Under the Climate and Clean Air Coalition, state and non-state partners have joined forces to remedy that. Our partner state ministers and heads of agencies have agreed it is "breathing time," and we are developing a Clean Air Flagship effort to unblock key obstacles to action.

The next step is to seek an ambitious and achievable international goal that can connect and strengthen regional plans, programmes, and agreements. The precedent set by the Global Methane Pledge shows that creating a voluntary global rallying point and process, based on shared responsibility and incentivized by the multi-faceted benefits of climate and clean air action, may be a feasible way forward.
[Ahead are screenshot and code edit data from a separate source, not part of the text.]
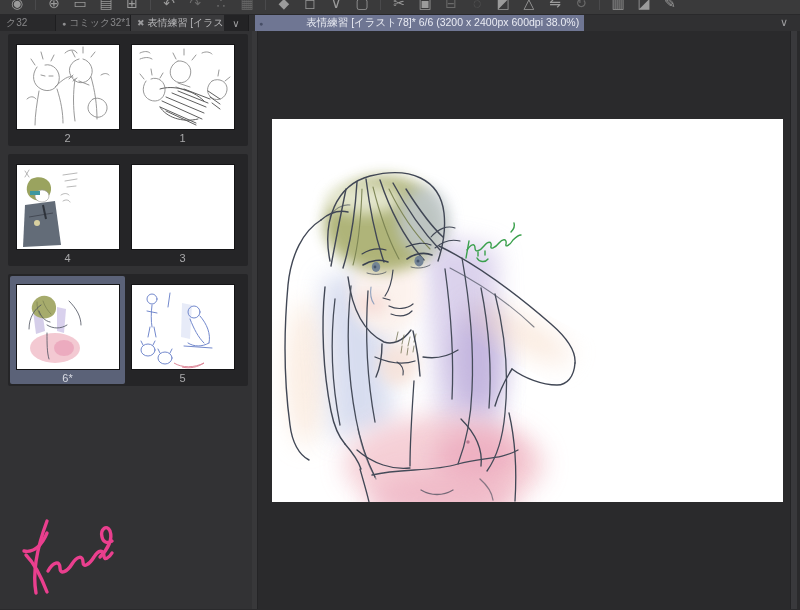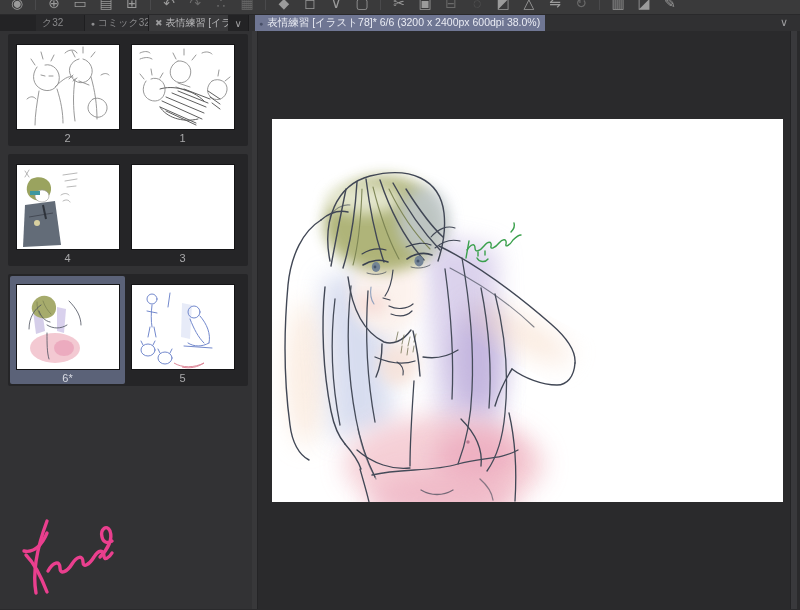--- a/index.html
+++ b/index.html
@@ -16,7 +16,7 @@
 
   
   .tabrow { height:16px; display:flex; background:#232325; }
-  .page-tabs { width:248px; display:flex; flex:0 0 auto; background:#232325;padding-left:36px; }
+  .page-tabs { width:248px; display:flex; flex:0 0 auto; background:#232325; }
   .ptab { height:16px; font-size:10px; color:#88888a; display:flex; align-items:center;
           padding:0 6px; overflow:hidden; white-space:nowrap; cursor:pointer; }
   .ptab .dot { font-size:7px; margin-right:3px; color:#8e8e90; }

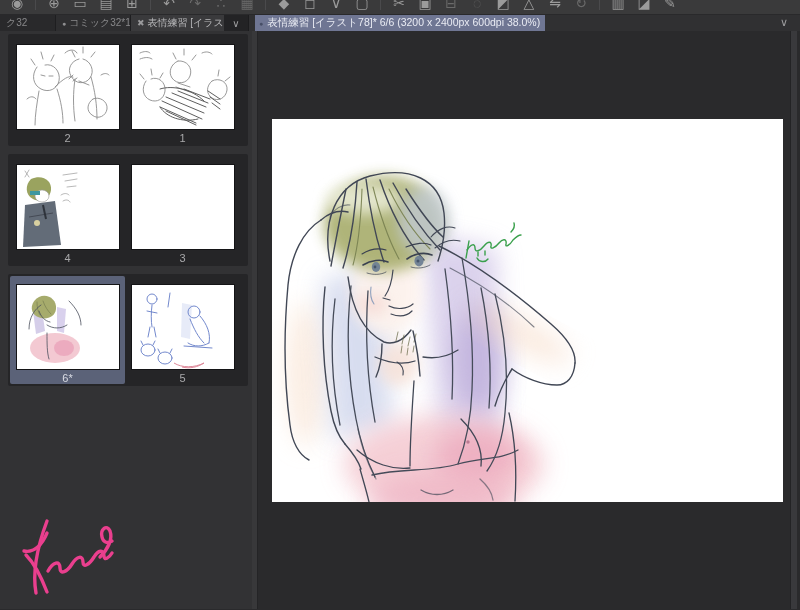--- a/index.html
+++ b/index.html
@@ -29,7 +29,7 @@
   .doc-bar { flex:1; background:#303032; display:flex; align-items:center;
              padding-left:6px; border-left:1px solid #1c1c1e; position:relative; }
   .doc-title { font-size:10.5px; color:#e9ebf3; background:#6f7693; padding:1px 5px 1px 4px;
-               white-space:nowrap; overflow:hidden; display:flex; align-items:center; cursor:pointer; }
+               white-space:nowrap; overflow:hidden; display:flex; align-items:center; cursor:pointer;gap:39px; }
   .doc-title .dot { font-size:7px; color:#474e66; margin-right:4px; }
   .doc-chevron { position:absolute; right:12px; top:1px; color:#9c9c9e; font-size:11px; cursor:pointer; }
There are three important pillars upon which progress towards climate and clean air goals could be measured, while avoiding political barriers over responsibility for air pollution. The first is the updated WHO Air Quality Guidelines, which provide graduated targets towards safer levels of air pollution contextualized to regional characteristics.

The second is the science on the mechanisms of "airsheds" – regions that share a common flow of air – which identifies regional air flow patterns and their impacts. This applies between cities and regions in the same country and beyond and reduces finger-pointing over the sources of air pollution. We cannot influence how the wind blows, but we can cooperate in identifying solutions that work in both directions.

The third is funding. We currently fall short of funding for both climate and clean air. Even for climate, finance flows are nowhere near estimated needs, conservatively estimated at $4.5 trillion to $5 trillion annually. Adding assessment criteria for air quality outcomes in climate and health funding and vice versa is one avenue. But we need more, particularly of the kind of flexible funding that promotes innovation in technologies and business models and bridges levels of government. As the IMF has noted, such investments are necessary to avoid future systemic economic risks. And improving air quality is key to building stronger economies.

Synthesizing the challenges of air pollution and climate change would also optimize the direction of finance to areas which the established science shows are the highest priority. Action on air pollution is also climate action. Cleaning our air is one of the most immediate ways to protect the planet and fight climate change. There is no reason why climate and clean air benefits should just be incidental when we can intentionally seek to mitigate both.

The chronic and acute health impacts, crop losses, and more extreme weather events exacerbated by air pollution are not going away any time soon. It's about time we began planning for, and investing, to reduce the occurrence of what are now becoming cyclical reminders of deeply intertwined climate and clean air challenges.